Angelie es nuestra tercera hija. Terminó su licenciatura en música y se trasladó a los Estados Unidos para cursar estudios de posgrado en la universidad Andrews, pero después de un año se percató de que el programa duraría más de lo planificado y decidió cambiarse a la Universidad de Washington, a un programa diferente que duraría menos tiempo. Al inicio del primer semestre, se desató la pandemia del COVID-19 y las clases cambiaron al formato virtual. Regresó a casa donde pudo terminar los dos primeros semestres de su nueva carrera.

Debido a las complicaciones que generó la pandemia, nos dimos cuenta de que no podríamos costear el siguiente semestre, incluso a pesar de que sería virtual. En aquel momento recordé una lección que aprendí cuando me convertí al Señor: orar y aceptar humildemente la guía del Señor. Mi mentora espiritual solía decirme: «Para los grandes problemas de tu vida, preséntate humildemente ante el gran Dios y ora. Levanta tus manos vacías al cielo, porque así le estás diciendo: “Tú lo tienes todo, yo no tengo nada”». Le enseñé aquella misma lección a mis hijas. Así que empezamos a pedir la ayuda del Dios que siempre está presente, el que está atento a todas nuestras necesidades.
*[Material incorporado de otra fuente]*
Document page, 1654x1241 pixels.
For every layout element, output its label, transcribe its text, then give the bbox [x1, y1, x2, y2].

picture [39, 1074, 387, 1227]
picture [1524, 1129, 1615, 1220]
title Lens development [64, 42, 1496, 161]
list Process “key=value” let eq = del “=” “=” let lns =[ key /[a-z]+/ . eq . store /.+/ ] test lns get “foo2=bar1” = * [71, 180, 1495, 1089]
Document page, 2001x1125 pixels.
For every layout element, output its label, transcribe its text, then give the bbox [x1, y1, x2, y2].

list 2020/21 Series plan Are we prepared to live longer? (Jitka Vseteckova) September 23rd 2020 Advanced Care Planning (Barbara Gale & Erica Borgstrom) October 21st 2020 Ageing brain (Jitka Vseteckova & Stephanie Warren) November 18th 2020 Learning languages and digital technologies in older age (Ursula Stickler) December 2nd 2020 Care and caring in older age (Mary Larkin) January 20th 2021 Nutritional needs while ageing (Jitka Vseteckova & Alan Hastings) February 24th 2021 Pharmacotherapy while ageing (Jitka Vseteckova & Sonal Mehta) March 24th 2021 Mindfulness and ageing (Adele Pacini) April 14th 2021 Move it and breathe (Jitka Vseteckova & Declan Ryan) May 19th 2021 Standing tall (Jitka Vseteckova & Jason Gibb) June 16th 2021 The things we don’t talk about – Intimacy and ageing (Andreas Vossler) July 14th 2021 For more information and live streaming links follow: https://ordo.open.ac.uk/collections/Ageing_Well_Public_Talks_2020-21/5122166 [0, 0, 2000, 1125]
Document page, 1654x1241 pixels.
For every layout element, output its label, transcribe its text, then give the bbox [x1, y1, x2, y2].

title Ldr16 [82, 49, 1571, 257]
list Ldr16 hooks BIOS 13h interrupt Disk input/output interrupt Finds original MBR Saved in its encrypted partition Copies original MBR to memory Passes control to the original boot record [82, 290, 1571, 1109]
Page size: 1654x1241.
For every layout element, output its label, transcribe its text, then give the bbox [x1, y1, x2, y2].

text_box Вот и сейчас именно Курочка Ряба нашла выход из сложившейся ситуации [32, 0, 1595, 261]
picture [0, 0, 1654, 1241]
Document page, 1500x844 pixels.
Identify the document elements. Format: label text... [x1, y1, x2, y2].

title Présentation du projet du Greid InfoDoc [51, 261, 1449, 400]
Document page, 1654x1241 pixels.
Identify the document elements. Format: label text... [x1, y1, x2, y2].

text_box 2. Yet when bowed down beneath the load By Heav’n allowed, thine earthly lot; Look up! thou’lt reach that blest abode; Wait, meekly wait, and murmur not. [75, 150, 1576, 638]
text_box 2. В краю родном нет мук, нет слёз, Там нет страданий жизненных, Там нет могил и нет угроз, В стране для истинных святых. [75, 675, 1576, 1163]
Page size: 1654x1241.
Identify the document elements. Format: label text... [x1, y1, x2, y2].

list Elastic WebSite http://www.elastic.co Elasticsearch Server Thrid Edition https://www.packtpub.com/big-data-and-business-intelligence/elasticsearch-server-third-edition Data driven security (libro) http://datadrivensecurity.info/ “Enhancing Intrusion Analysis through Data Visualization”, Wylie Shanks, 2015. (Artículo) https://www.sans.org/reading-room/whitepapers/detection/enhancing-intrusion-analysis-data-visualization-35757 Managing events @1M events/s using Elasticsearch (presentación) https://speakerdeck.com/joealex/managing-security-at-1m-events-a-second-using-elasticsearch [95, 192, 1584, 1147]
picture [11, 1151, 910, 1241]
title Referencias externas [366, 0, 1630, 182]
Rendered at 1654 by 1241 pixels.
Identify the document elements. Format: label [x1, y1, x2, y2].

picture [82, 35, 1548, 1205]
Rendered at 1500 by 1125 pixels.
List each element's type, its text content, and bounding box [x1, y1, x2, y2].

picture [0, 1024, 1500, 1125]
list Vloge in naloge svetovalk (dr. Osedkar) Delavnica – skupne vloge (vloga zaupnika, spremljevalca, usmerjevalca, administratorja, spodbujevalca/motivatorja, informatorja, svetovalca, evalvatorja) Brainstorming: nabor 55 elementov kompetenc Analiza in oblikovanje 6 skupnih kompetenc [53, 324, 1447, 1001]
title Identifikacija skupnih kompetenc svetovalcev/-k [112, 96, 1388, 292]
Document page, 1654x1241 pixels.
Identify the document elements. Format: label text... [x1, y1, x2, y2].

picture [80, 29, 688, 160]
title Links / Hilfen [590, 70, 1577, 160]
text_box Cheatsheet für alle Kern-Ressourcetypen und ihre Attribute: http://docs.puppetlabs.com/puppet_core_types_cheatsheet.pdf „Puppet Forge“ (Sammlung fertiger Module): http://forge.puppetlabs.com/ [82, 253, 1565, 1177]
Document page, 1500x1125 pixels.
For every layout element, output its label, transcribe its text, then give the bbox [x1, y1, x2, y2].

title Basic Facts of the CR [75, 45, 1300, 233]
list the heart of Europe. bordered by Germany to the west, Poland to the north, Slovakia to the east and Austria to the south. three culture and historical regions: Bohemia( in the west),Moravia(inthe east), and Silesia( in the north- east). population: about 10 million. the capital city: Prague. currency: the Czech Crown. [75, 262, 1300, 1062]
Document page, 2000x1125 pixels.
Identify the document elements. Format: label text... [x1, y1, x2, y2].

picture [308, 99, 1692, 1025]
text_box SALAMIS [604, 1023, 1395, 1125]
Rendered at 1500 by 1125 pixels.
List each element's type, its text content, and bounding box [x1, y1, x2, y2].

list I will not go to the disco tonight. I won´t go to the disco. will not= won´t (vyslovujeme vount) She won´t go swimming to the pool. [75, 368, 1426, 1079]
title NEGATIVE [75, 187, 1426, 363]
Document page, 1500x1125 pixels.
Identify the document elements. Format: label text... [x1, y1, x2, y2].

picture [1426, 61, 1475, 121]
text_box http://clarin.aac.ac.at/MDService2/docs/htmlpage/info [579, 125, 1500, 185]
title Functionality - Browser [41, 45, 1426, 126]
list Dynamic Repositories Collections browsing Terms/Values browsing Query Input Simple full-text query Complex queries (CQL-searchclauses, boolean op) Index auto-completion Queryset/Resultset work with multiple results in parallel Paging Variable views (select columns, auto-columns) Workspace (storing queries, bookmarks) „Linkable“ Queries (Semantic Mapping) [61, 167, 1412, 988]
Una mañana, escuchamos a Angelie gritar de alegría. Fue corriendo donde estábamos y nos contó emocionada que la habían llamado de la universidad para preguntarle si quería viajar para hacer su semestre presencial. Le dijeron que un donante anónimo había proporcionado los recursos para pagar un apartamento para hospedar a varias alumnas. Eso era lo que más nos preocupaba: la vivienda, ya que esa zona es sumamente costosa. Junto a eso le estaban otorgando un descuento bastante significativo que reducía el pago del semestre a un tercio del costo real. ¿Qué más podíamos pedir?

¿Y tú, mi estimado/a lector/a? ¿Qué necesitas? ¿Cuál es tu petición en este día? @Dios te dice: «Ora con humildad, preséntame tu caso, y verás cómo actúo en tu vida».